Ze analyseerden nieuwsberichten op X in Frankrijk, Duitsland, Italië en het Verenigd Koninkrijk tussen 2019 en 2021. Daarbij vergeleken ze vooral de berichtgeving over de Brexit, het coronavirus en de coronavaccins. Ze beoordeelden het nieuws als betrouwbaar of twijfelachtig. Positief: de overgrote meerderheid in alle landen vertrouwde alleen betrouwbare nieuwsbronnen. Daarnaast was er nog een klein percentage dat alleen twijfelachtige nieuwsbronnen gebruikte. Een mix daarvan kwam vrijwel niet voor.
Culturele verschillen
De Duitsers consumeerden het meeste nepnieuws, gevolgd door Frankrijk, dan Italië en tenslotte het Verenigd Koninkrijk. Het varieerde echter wel per onderwerp. In Italië werd het minste nepnieuws geretweet over het coronavirus, maar juist het meeste over de Brexit. Dit duidt erop dat ‘culturele nuances’ belangrijk zijn bij de bestrijding van desinformatie, schrijven de onderzoekers van de Venetiaanse universiteit Ca’ Foscari.
“We merkten dat de neiging van mensen om desinformatie te verspreiden varieert per onderwerp en per land. Dat kan komen door verschillende gevoeligheden van landen voor bepaalde onderwerpen of culturele invloeden die de consumptie van onbetrouwbare nieuwsbronnen bepalen”, legt onderzoeker Alessandro Galeazzi uit aan Scientias.nl. De nabijheid van het nieuws kan een rol spelen. Zo is Italië heel zwaar getroffen door het coronavirus, waardoor Italianen relatief weinig openstonden voor nepnieuws over dit onderwerp. De Brexit staat een stuk verder van hen af en is voor de Britten juist weer een thema dat dicht bij hen staat en waarvoor ze dus liever serieuze nieuwsbronnen raadplegen.

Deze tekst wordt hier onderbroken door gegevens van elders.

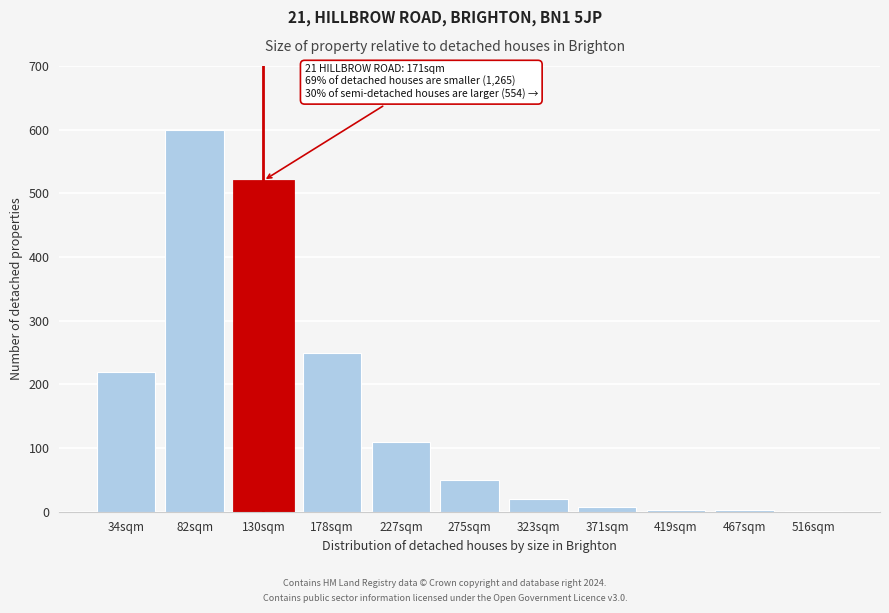

True or false: the data shows 20 at 323sqm.

True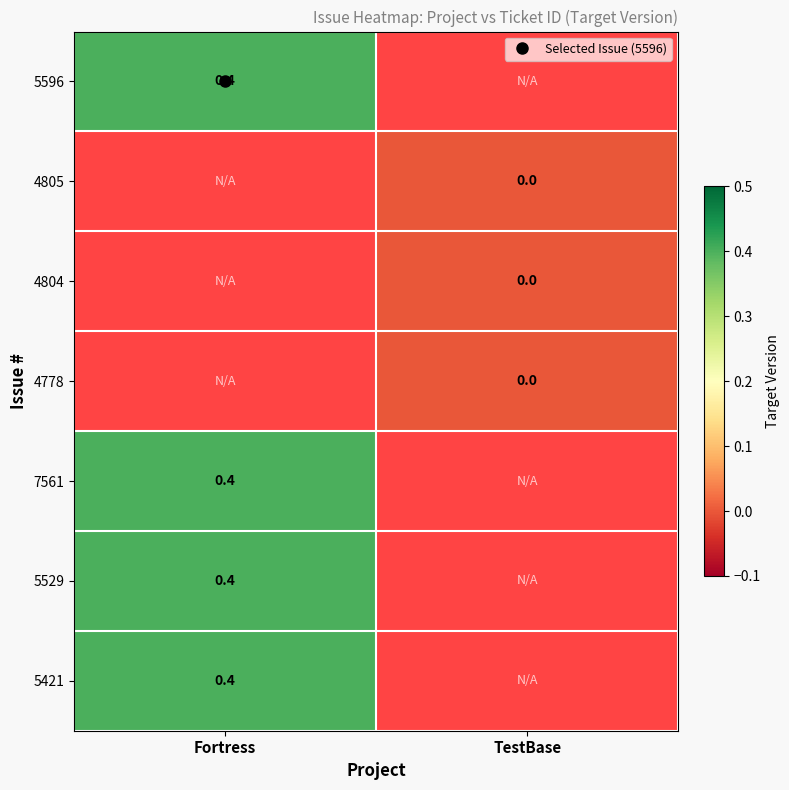

Is it true that 5529 equals 0.6 at Fortress?

False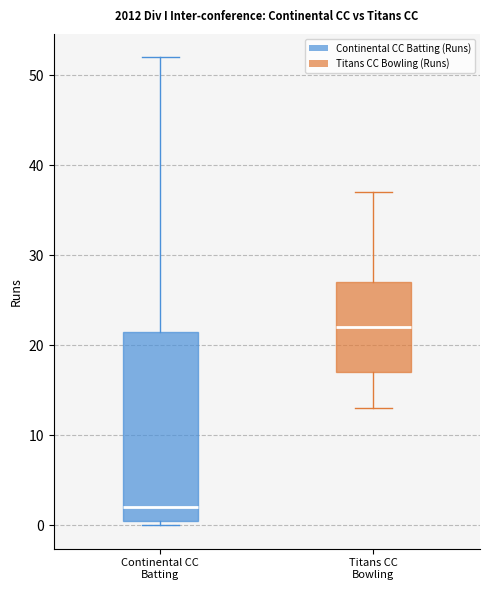

Which box has the lowest median line?

Continental CC Batting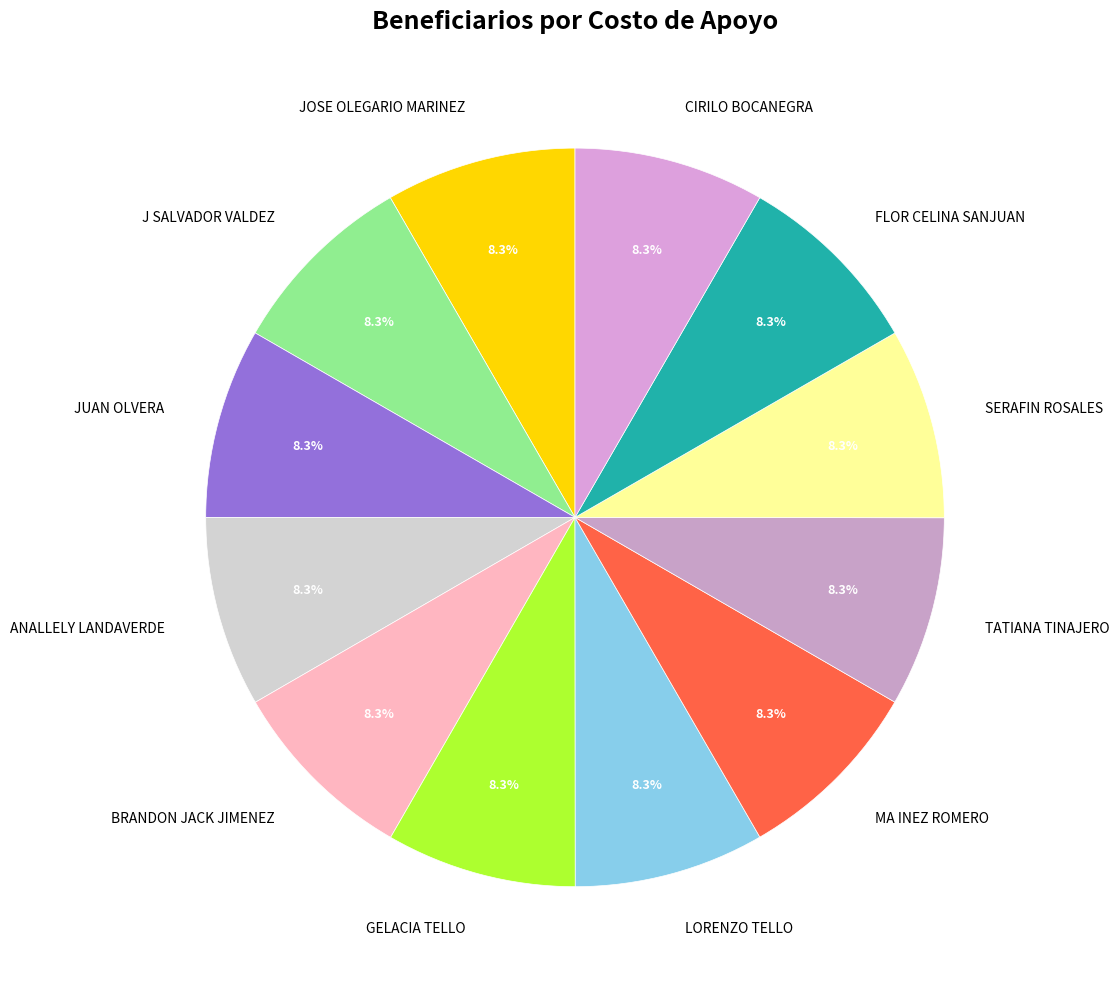

Does JUAN OLVERA represent more than half of the total?

No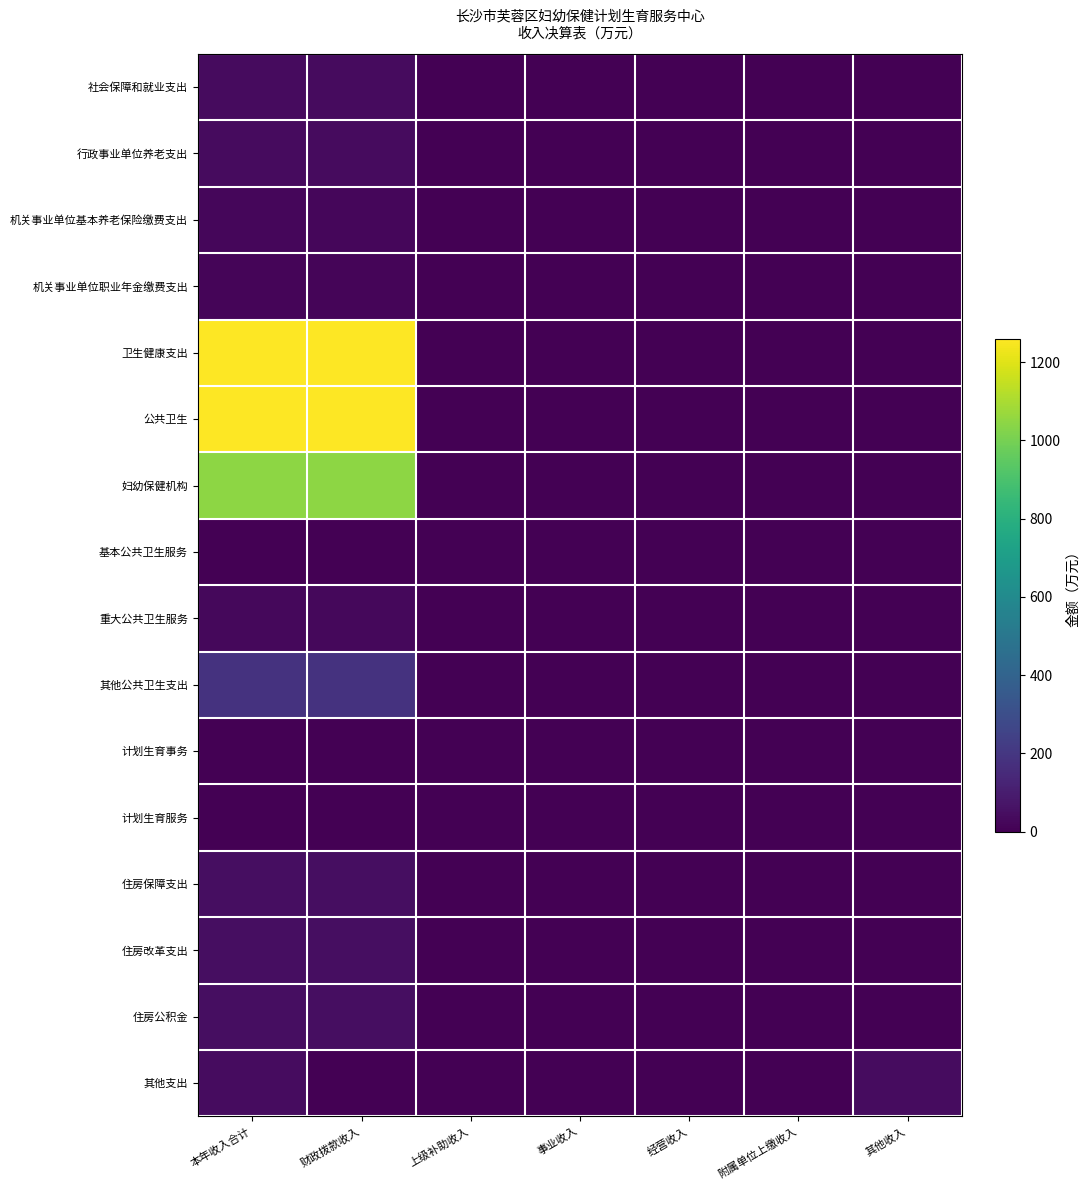

Between 其他收入 and 本年收入合计, which is larger?

本年收入合计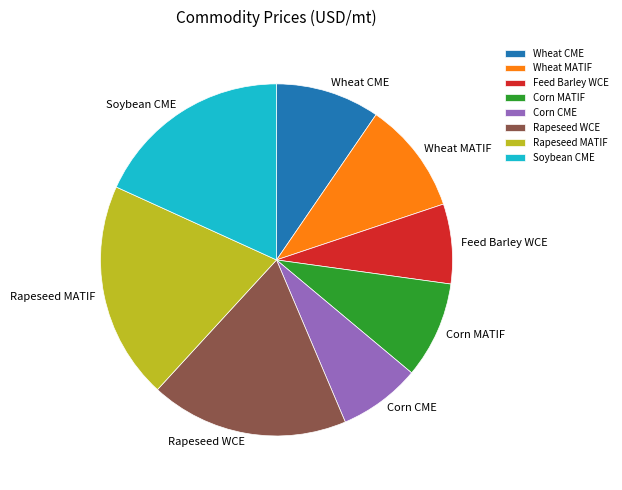

Is it true that Rapeseed MATIF is 25% of the pie?

False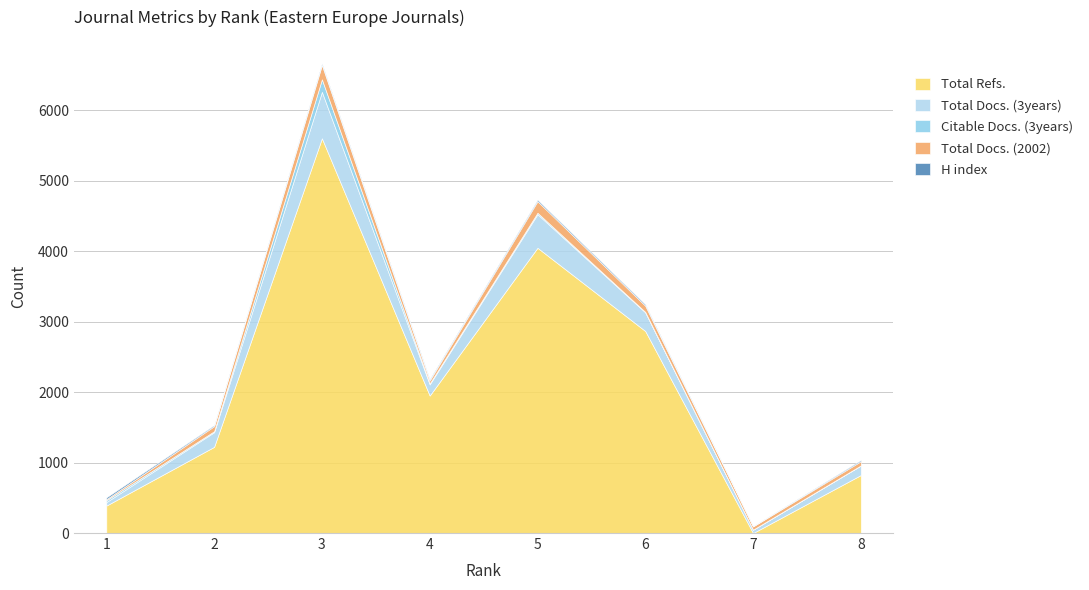

How many series are shown in this chart?

5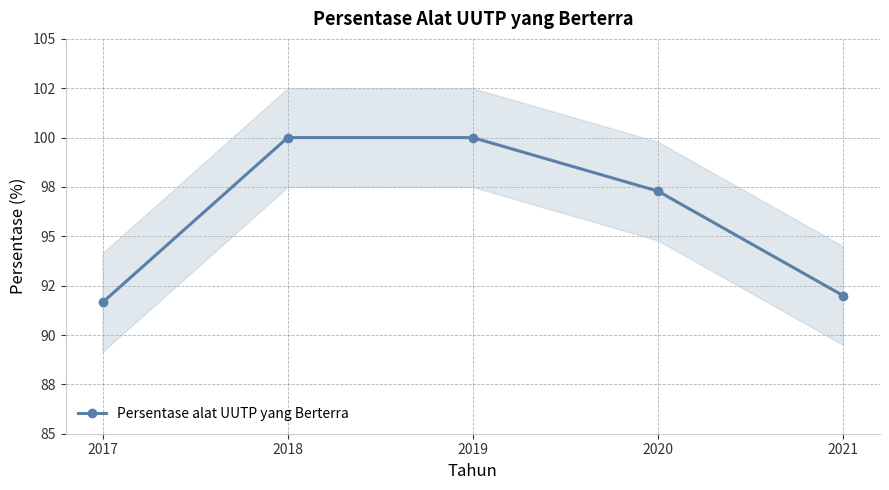

Reading right to left, list all the values displayed in this chart.

2021=92.0	2020=97.3	2019=100.0	2018=100.0	2017=91.7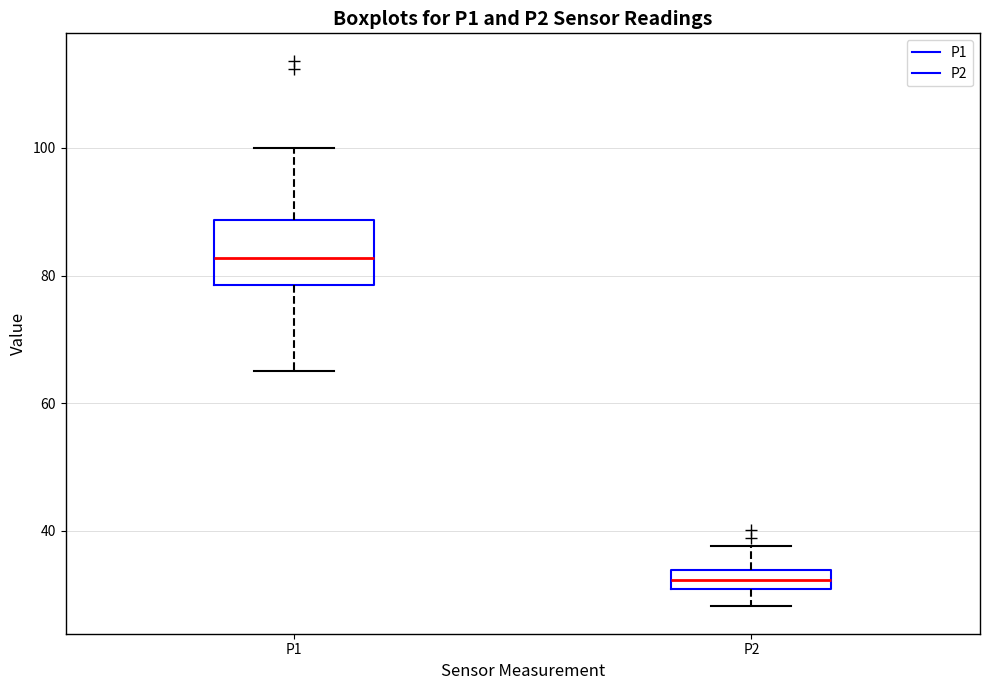

Which box has the highest median line?

P1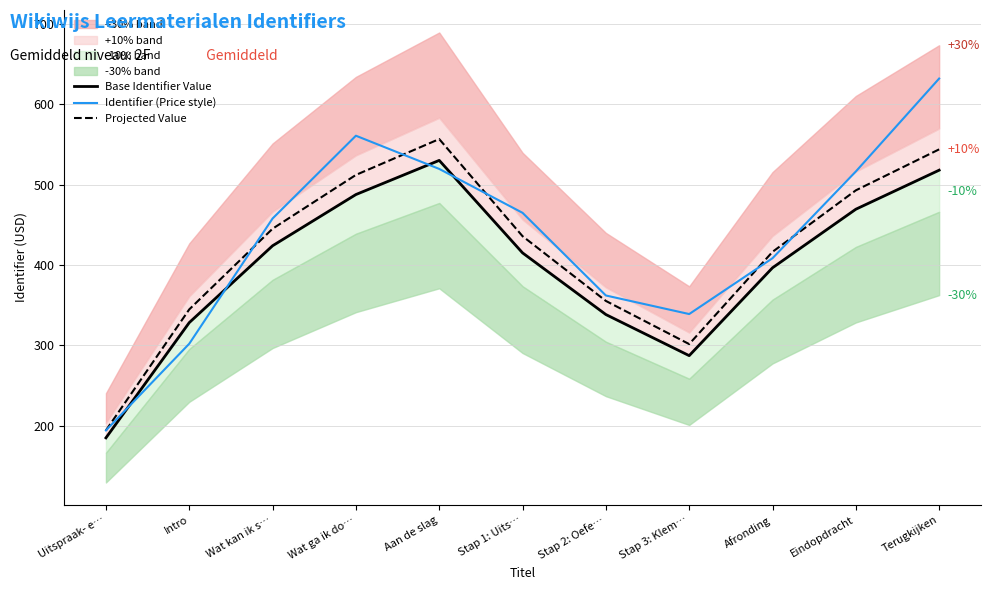

Rank the series by their maximum value, from highest to lowest.

Identifier (Price style), Projected Value, Base Identifier Value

Kracht van dubieuze nieuwsbronnen
Toch vallen de verschillen niet altijd te beredeneren. “Als we de Brexit als voorbeeld nemen, zie je in Duitsland een verhouding tussen twijfelachtige en betrouwbare retweets van 0,77, terwijl Italië een verhouding van 0,36 heeft”, aldus de onderzoeker. “Dit betekent dat in Duitsland desinformatie over dit onderwerp bijna twee keer zoveel aandacht kreeg als in Italië.” Niet voor elk thema is het verschil zo groot. “Interessant is dat de verschillen kunnen variëren van klein – bijvoorbeeld bij Frankrijk versus het VK als het gaat om het coronavirus – tot aanzienlijk, afhankelijk van het onderwerp en het land.”
In Duitsland werd dus in het algemeen het meeste nepnieuws verspreid. Echt een verklaring daarvoor is er niet. “Mogelijk is het een mix van verschillende factoren. Wat ook meespeelt is bijvoorbeeld het vermogen van nepnieuwsbronnen om hun desinformatie te verspreiden, maar ook de sociaal-culturele context kan de consumptie van nepnieuws bevorderen”, stelt Galeazzi.
Betere bestrijding van nepnieuws
De onderzoekers waren behoorlijk geschokt door de grote verschillen. “Het verrassendst vind ik het grote verschil in de verspreiding van nepnieuws per land en per onderwerp. In sommige landen verdubbelde bij bepaalde onderwerpen de verspreiding van nepnieuws in vergelijking met andere landen”, klinkt het. Dat is ook opmerkelijk. Je zou verwachten dat er in ieder land een ongeveer even grote groep mensen is die steevast aan het echte nieuws twijfelt en zijn toevlucht zoekt tot nepnieuws, zeker omdat het allemaal West-Europese landen betreft.
“Het benadrukt het belang van een diepere analyse naar de oorzaken van deze verschillen. Een beter begrip daarvan is cruciaal om de verspreiding van desinformatie effectief te kunnen bestrijden”, aldus Galeazzi tot besluit. De studie maakt duidelijk dat beleid om desinformatie en polarisatie tegen te gaan contextspecifiek moet zijn: beleidsmakers moeten kijken naar het onderwerp en naar hoe de eigen bevolking daarop reageert. In Italië is het bijvoorbeeld minder nodig om de strijd aan te binden met nepnieuws over corona, terwijl in het VK desinformatie over de Brexit nauwelijks voet aan de grond krijgt. De focus zou dan dus moeten liggen op andere onderwerpen.